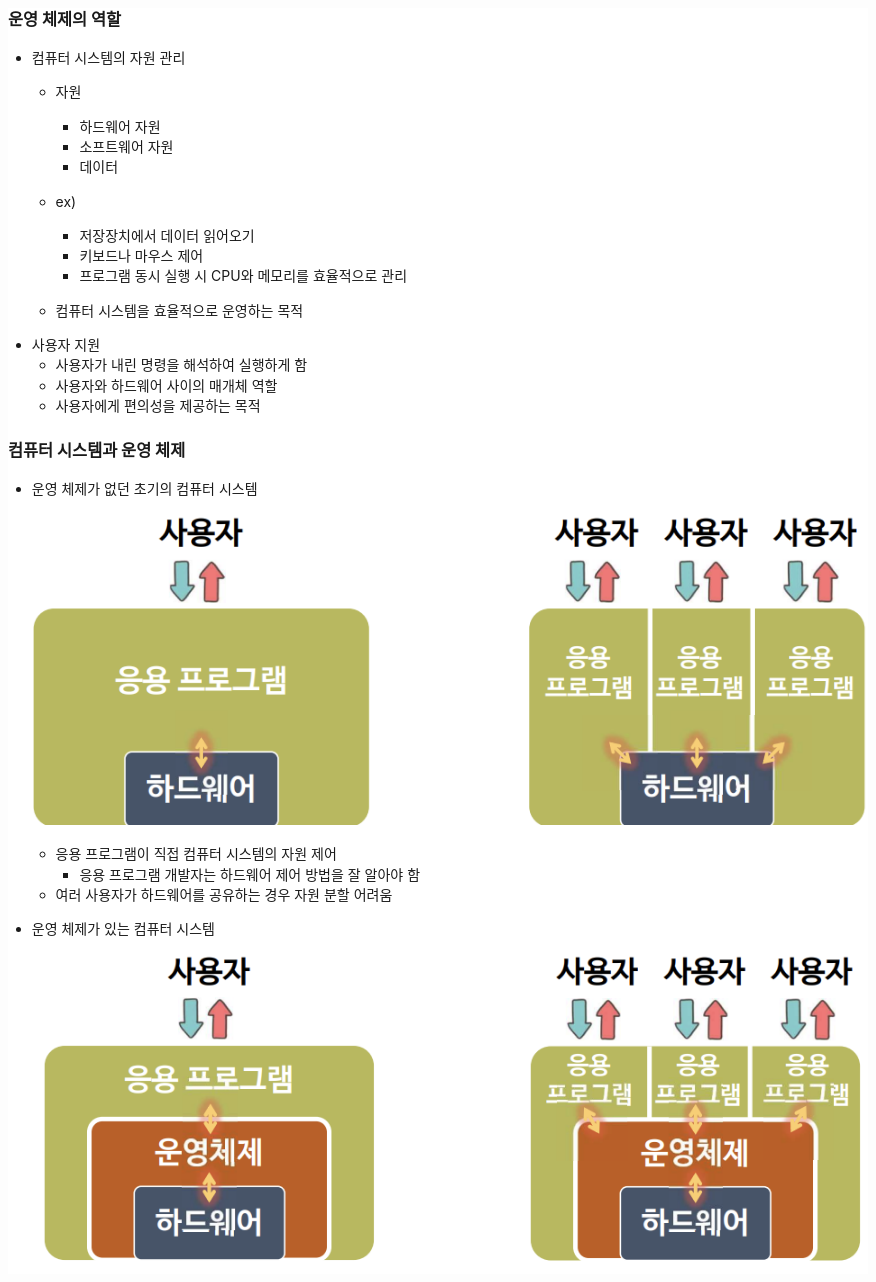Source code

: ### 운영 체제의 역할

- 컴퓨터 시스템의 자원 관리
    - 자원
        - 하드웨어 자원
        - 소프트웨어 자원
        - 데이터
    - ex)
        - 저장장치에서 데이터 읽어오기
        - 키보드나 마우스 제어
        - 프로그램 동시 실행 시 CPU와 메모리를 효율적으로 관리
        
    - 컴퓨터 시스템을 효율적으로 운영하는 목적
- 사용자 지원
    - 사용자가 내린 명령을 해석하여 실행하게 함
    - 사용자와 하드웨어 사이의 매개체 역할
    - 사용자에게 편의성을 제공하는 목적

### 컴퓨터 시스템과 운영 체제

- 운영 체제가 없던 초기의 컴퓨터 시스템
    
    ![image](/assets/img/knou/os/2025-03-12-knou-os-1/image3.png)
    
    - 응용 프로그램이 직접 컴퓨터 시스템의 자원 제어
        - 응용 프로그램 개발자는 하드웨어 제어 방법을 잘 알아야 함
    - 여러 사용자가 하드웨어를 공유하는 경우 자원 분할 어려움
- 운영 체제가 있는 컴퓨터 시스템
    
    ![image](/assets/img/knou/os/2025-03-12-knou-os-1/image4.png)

-- -- --

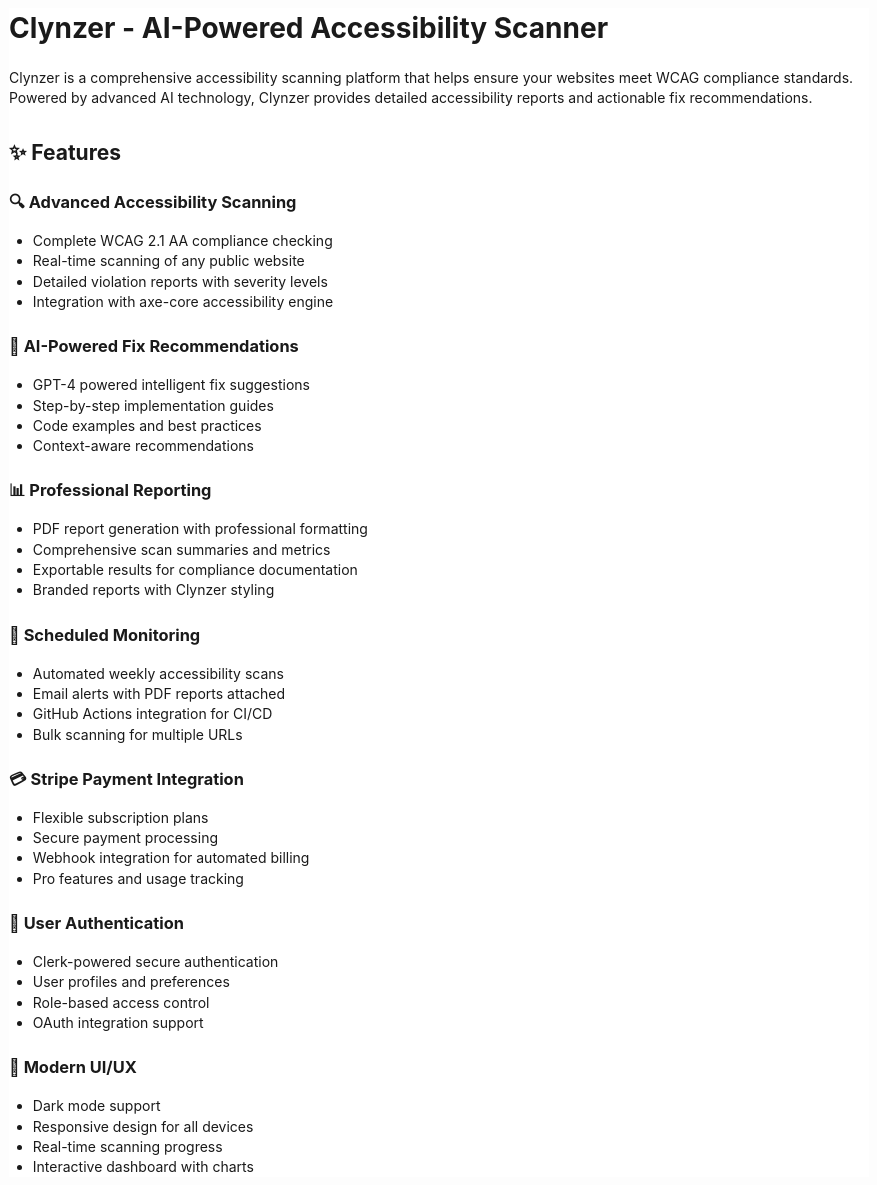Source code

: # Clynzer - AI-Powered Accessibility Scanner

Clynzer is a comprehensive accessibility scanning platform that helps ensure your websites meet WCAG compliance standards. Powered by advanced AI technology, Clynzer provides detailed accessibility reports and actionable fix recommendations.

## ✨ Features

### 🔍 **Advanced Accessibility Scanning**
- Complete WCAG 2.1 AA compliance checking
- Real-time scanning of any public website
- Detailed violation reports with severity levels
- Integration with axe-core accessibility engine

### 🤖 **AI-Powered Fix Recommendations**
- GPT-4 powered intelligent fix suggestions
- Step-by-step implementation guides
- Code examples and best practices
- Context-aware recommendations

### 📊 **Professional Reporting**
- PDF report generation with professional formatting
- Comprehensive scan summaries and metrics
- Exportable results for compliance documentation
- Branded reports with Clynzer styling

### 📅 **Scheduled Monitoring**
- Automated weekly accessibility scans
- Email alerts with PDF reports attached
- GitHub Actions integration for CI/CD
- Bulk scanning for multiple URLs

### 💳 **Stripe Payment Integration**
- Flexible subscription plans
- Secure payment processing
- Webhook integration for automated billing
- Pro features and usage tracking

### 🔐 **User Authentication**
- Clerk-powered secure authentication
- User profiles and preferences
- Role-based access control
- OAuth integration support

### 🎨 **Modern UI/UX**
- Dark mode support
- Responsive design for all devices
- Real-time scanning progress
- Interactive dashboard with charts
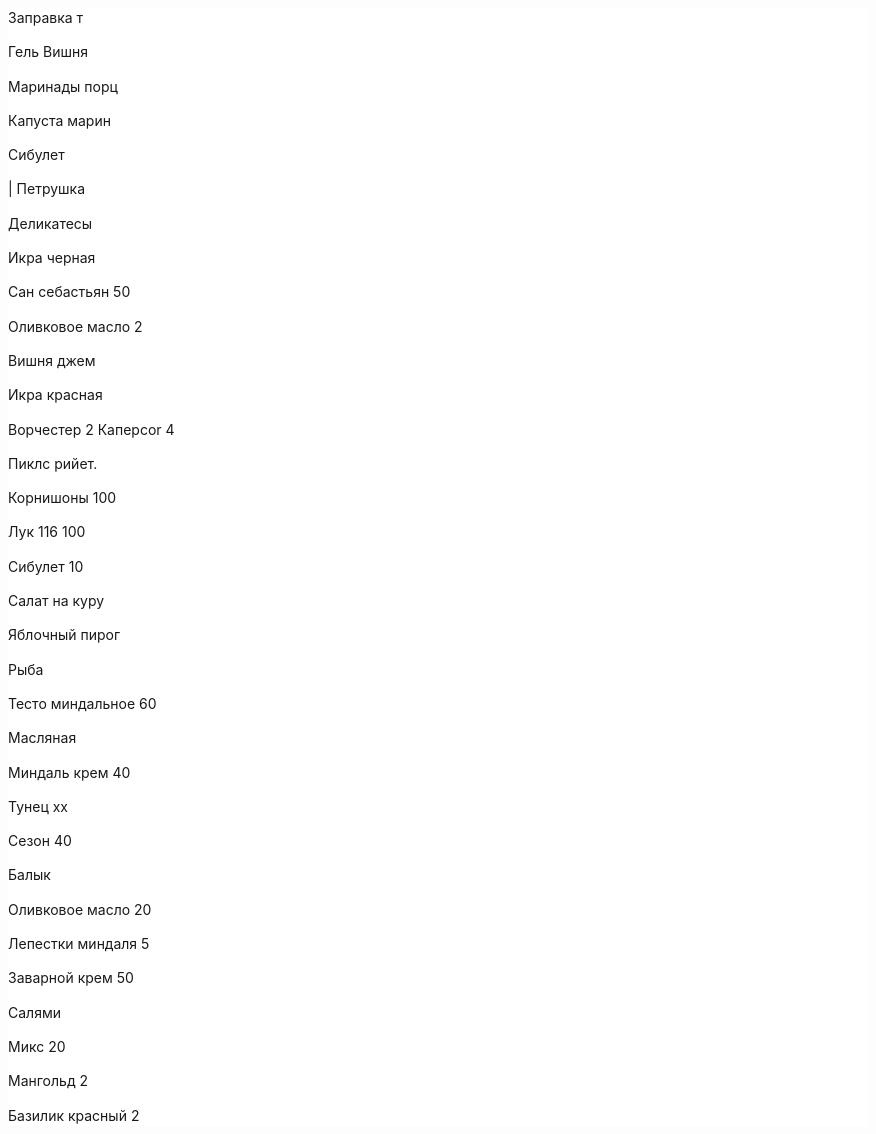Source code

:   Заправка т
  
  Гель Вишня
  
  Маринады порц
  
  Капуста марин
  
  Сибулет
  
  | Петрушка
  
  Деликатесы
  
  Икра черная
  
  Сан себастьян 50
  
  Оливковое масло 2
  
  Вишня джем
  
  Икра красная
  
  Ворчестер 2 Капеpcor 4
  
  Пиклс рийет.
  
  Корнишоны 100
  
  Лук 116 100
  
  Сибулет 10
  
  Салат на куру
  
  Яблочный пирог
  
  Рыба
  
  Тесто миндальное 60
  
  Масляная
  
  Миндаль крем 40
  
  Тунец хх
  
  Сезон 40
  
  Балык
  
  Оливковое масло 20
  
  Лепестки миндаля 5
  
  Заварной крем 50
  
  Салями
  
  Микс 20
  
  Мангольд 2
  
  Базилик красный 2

-- -- --

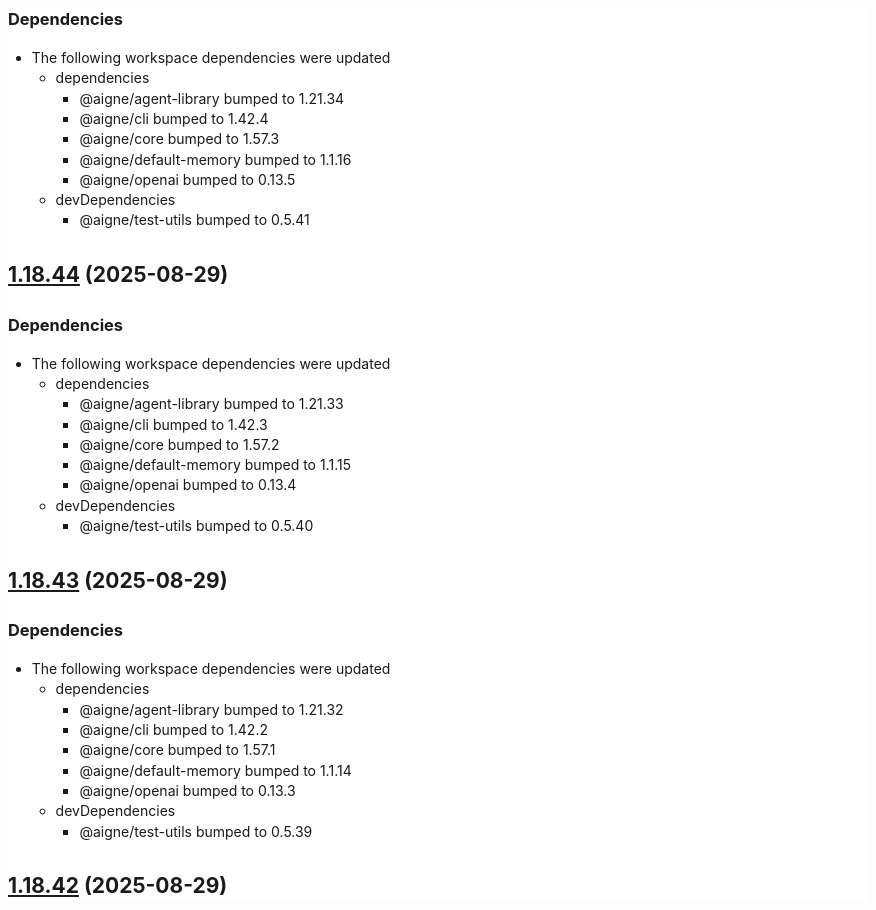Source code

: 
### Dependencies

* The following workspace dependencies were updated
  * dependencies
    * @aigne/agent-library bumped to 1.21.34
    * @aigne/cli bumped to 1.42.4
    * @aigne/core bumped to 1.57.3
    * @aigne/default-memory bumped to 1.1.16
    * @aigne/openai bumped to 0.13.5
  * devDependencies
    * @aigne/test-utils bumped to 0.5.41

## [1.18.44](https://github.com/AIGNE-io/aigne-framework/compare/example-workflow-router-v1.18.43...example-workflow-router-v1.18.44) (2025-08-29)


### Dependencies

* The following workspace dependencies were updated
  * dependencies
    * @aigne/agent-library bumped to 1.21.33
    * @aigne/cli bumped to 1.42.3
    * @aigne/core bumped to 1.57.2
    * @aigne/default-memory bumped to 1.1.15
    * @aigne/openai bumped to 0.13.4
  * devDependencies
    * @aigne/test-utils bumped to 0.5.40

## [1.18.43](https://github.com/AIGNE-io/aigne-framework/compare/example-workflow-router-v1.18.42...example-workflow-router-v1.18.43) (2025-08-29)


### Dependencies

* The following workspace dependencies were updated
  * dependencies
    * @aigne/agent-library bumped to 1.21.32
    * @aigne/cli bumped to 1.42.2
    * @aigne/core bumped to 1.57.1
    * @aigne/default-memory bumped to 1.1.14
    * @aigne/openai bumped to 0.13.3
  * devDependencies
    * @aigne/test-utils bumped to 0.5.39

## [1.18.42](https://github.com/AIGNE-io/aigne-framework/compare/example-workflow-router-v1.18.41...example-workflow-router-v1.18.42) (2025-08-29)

-- -- --

# TASK ITEM
Report how many lines of the listing above include the word "openai". Say nothing but the number.

# OUTPUT BELOW
3